PyOpal is available for all modern versions (3.6+), optionally depending on
the lightweight Python package archspec
for runtime CPU feature detection.
It can be installed directly from PyPI, which hosts some pre-built x86-64 wheels for Linux, MacOS, and Windows, Aarch64 wheels for Linux and MacOS, as well as the code required to compile from source with Cython:
$ pip install pyopal
Otherwise, PyOpal is also available as a Bioconda package:
$ conda install -c bioconda pyopal
Check the install page of the documentation for other ways to install PyOpal on your machine.
All classes are imported in the main namespace pyopal
:
import pyopal
pyopal
can work with sequences passed as Python strings,
as well as with ASCII strings in bytes
objects:
query = "MAGFLKVVQLLAKYGSKAVQWAWANKGKILDWLNAGQAIDWVVSKIKQILGIK"
database = [
"MESILDLQELETSEEESALMAASTVSNNC",
"MKKAVIVENKGCATCSIGAACLVDGPIPDFEIAGATGLFGLWG",
"MAGFLKVVQILAKYGSKAVQWAWANKGKILDWINAGQAIDWVVEKIKQILGIK",
"MTQIKVPTALIASVHGEGQHLFEPMAARCTCTTIISSSSTF",
]
If you plan to reuse the database across several queries, you can store it in
a Database
,
which will keep sequences encoded according to
an Alphabet
:
database = pyopal.Database(database)
The top-level function pyopal.align
can be used to align a query
sequence against a database, using multithreading to process chunks
of the database in parallel:
for result in pyopal.align(query, database):
print(result.score, result.target_index, database[result.target_index])
See the API documentation for more examples, including how to use the internal API, and detailed reference of the parameters and result types.
Database
objects are thread safe through a
C++17 read/write lock
that prevents modification while the database is searched. In addition, the
Aligner.align
method is re-entrant and can be safely used to query the
same database in parallel with different queries across different threads:
import multiprocessing.pool
import pyopal
import Bio.SeqIO
queries = [
"MEQQIELDVLEISDLIAGAGENDDLAQVMAASCTTSSVSTSSSSSSS",
"MTQIKVPTALIASVHGEGQHLFEPMAARCTCTTIISSSSTF",
"MGAIAKLVAKFGWPIVKKYYKQIMQFIGEGWAINKIIDWIKKHI",
"MGPVVVFDCMTADFLNDDPNNAELSALEMEELESWGAWDGEATS",
]
database = pyopal.Database([
str(record.seq)
for record in Bio.SeqIO.parse("vendor/opal/test_data/db/uniprot_sprot12071.fasta", "fasta")
])
aligner = pyopal.Aligner()
with multiprocessing.pool.ThreadPool() as pool:
hits = dict(pool.map(lambda q: (q, aligner.align(q, database)), queries))

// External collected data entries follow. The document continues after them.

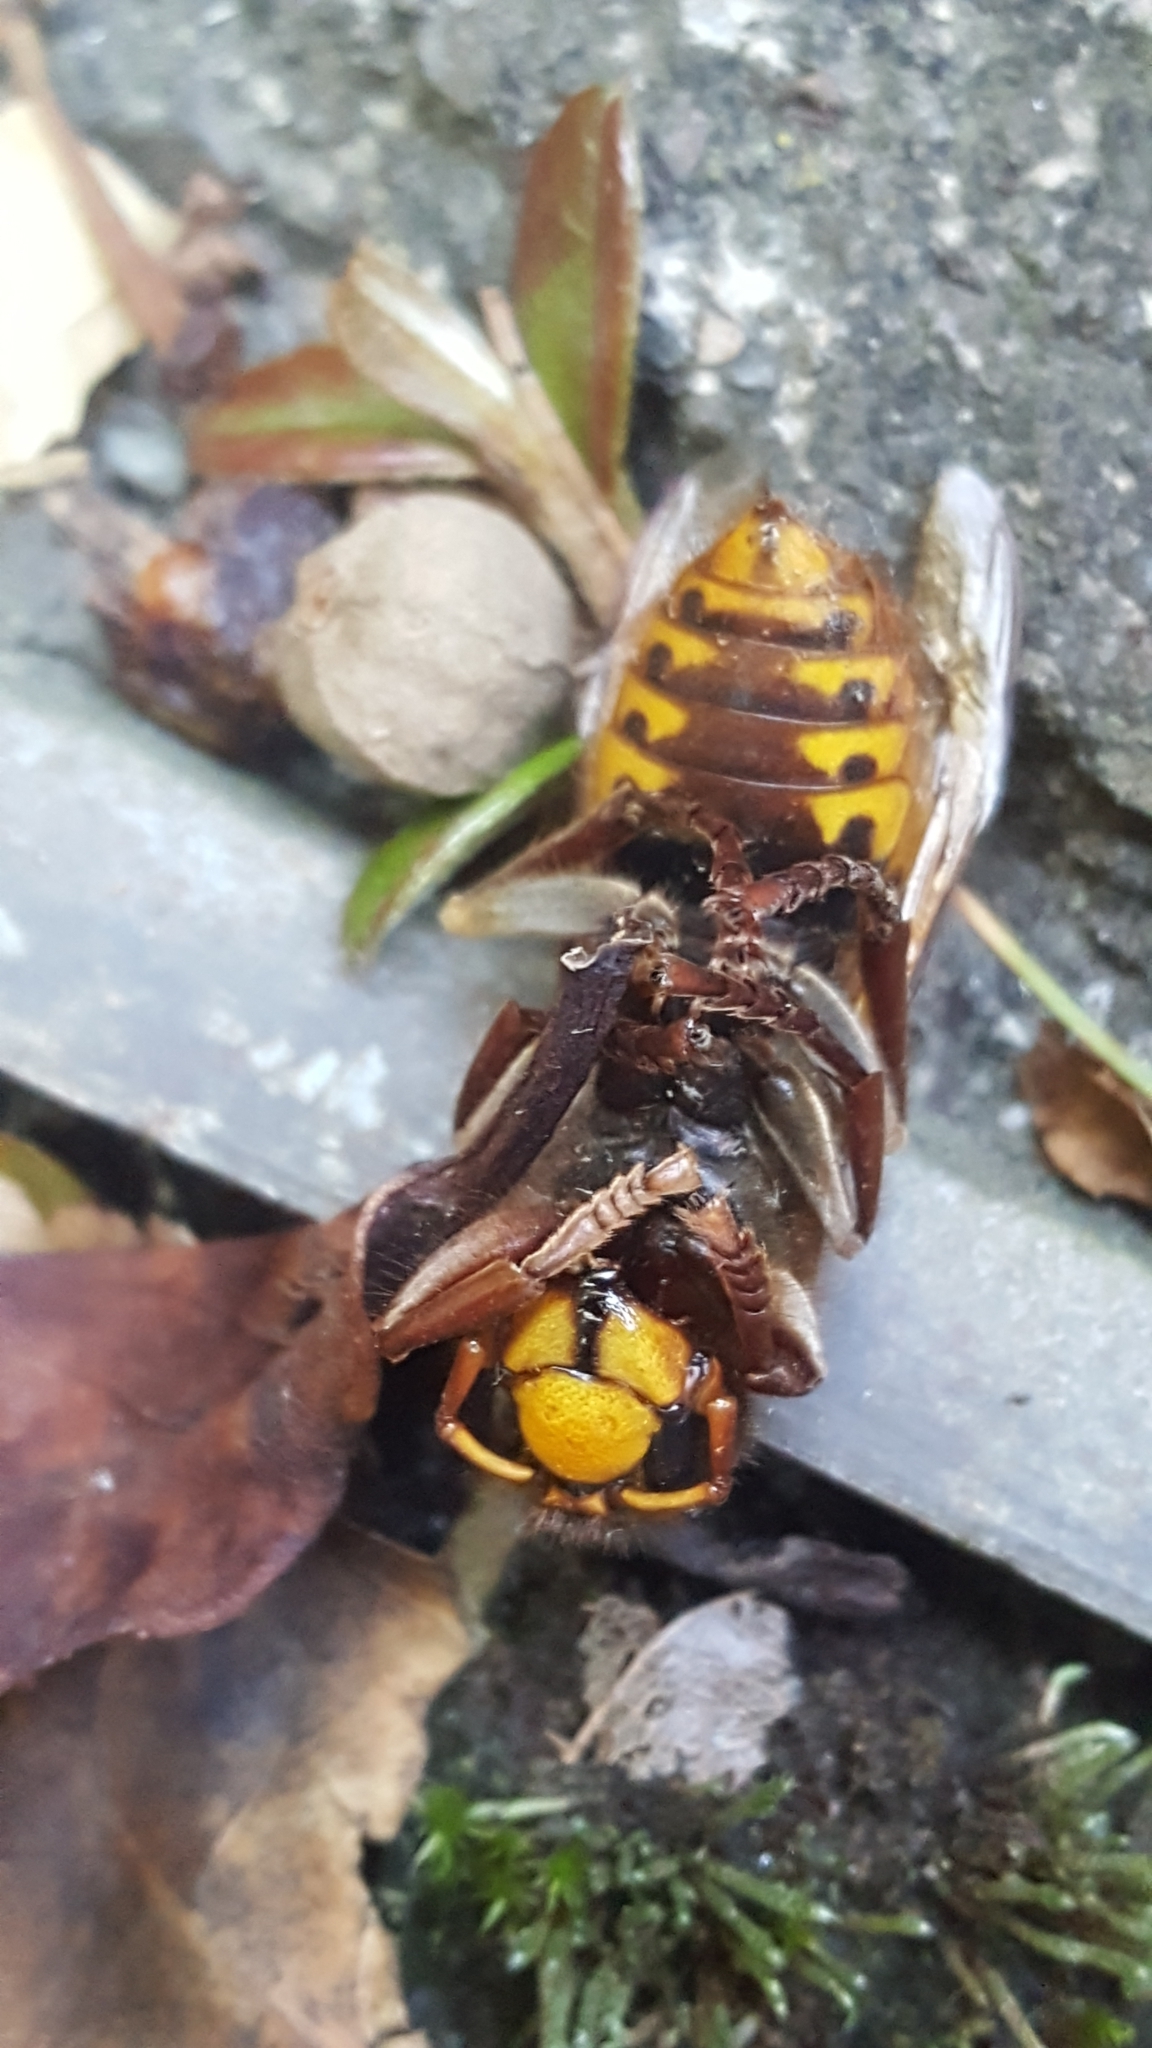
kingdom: Animalia
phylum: Arthropoda
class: Insecta
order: Hymenoptera
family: Vespidae
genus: Vespa
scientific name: Vespa crabro
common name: Hornet
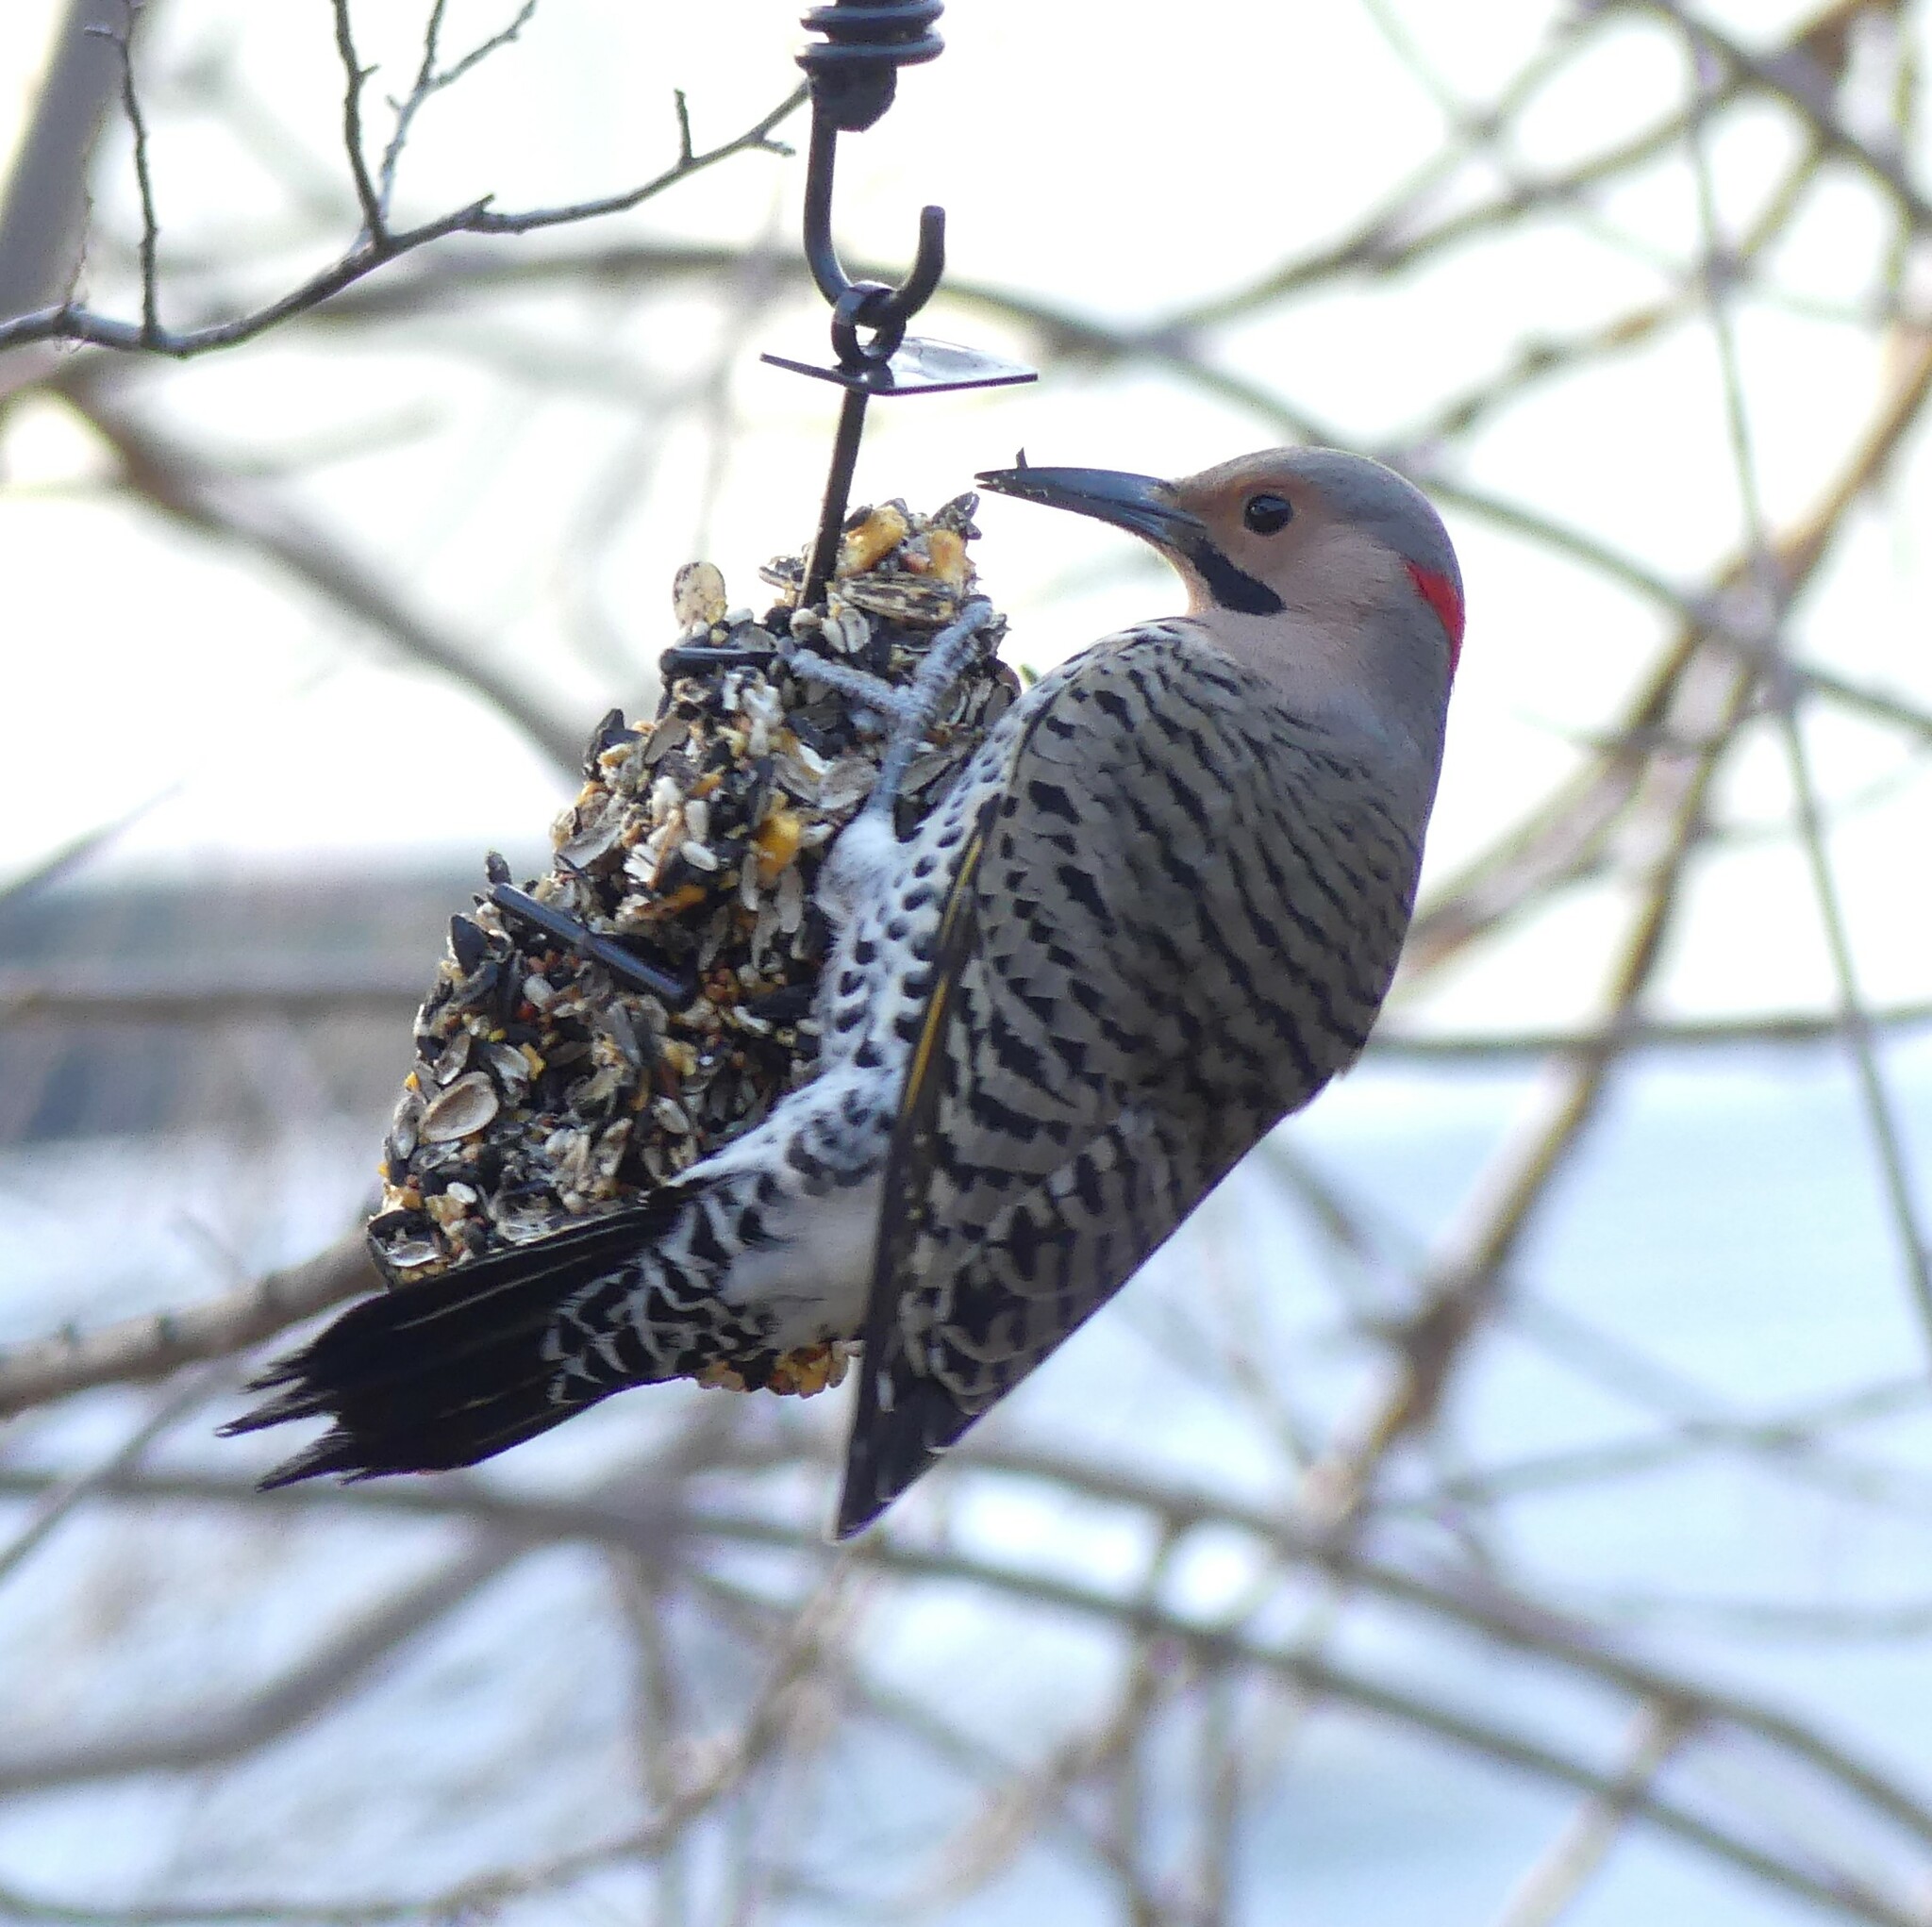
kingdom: Animalia
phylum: Chordata
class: Aves
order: Piciformes
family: Picidae
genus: Colaptes
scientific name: Colaptes auratus
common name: Northern flicker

Found a bug ? Have an enhancement request ? Head over to the GitHub issue tracker if you need to report or ask something. If you are filing in on a bug, please include as much information as you can about the issue, and try to recreate the same bug in a simple, easily reproducible situation.
Contributions are more than welcome! See
CONTRIBUTING.md
for more details.
This project adheres to Semantic Versioning and provides a changelog in the Keep a Changelog format.
This library is provided under the MIT License.
Opal is developed by Martin Šošić and is distributed under the
terms of the MIT License as well. See vendor/opal/LICENSE
for more information.
This project is in no way not affiliated, sponsored, or otherwise endorsed by the Opal authors. It was developed by Martin Larralde during his PhD project at the European Molecular Biology Laboratory in the Zeller team.
- [1] Korpar Matija, Martin Šošić, Dino Blažeka, Mile Šikić. SW#db: ‘GPU-Accelerated Exact Sequence Similarity Database Search’. PLoS One. 2015 Dec 31;10(12):e0145857. doi:10.1371/journal.pone.0145857. PMID:26719890. PMC4699916.
- [2] Rognes Torbjørn. Faster Smith-Waterman database searches with inter-sequence SIMD parallelisation. BMC Bioinformatics. 2011 Jun 1;12:221. doi:10.1186/1471-2105-12-221. PMID:21631914.PMC3120707.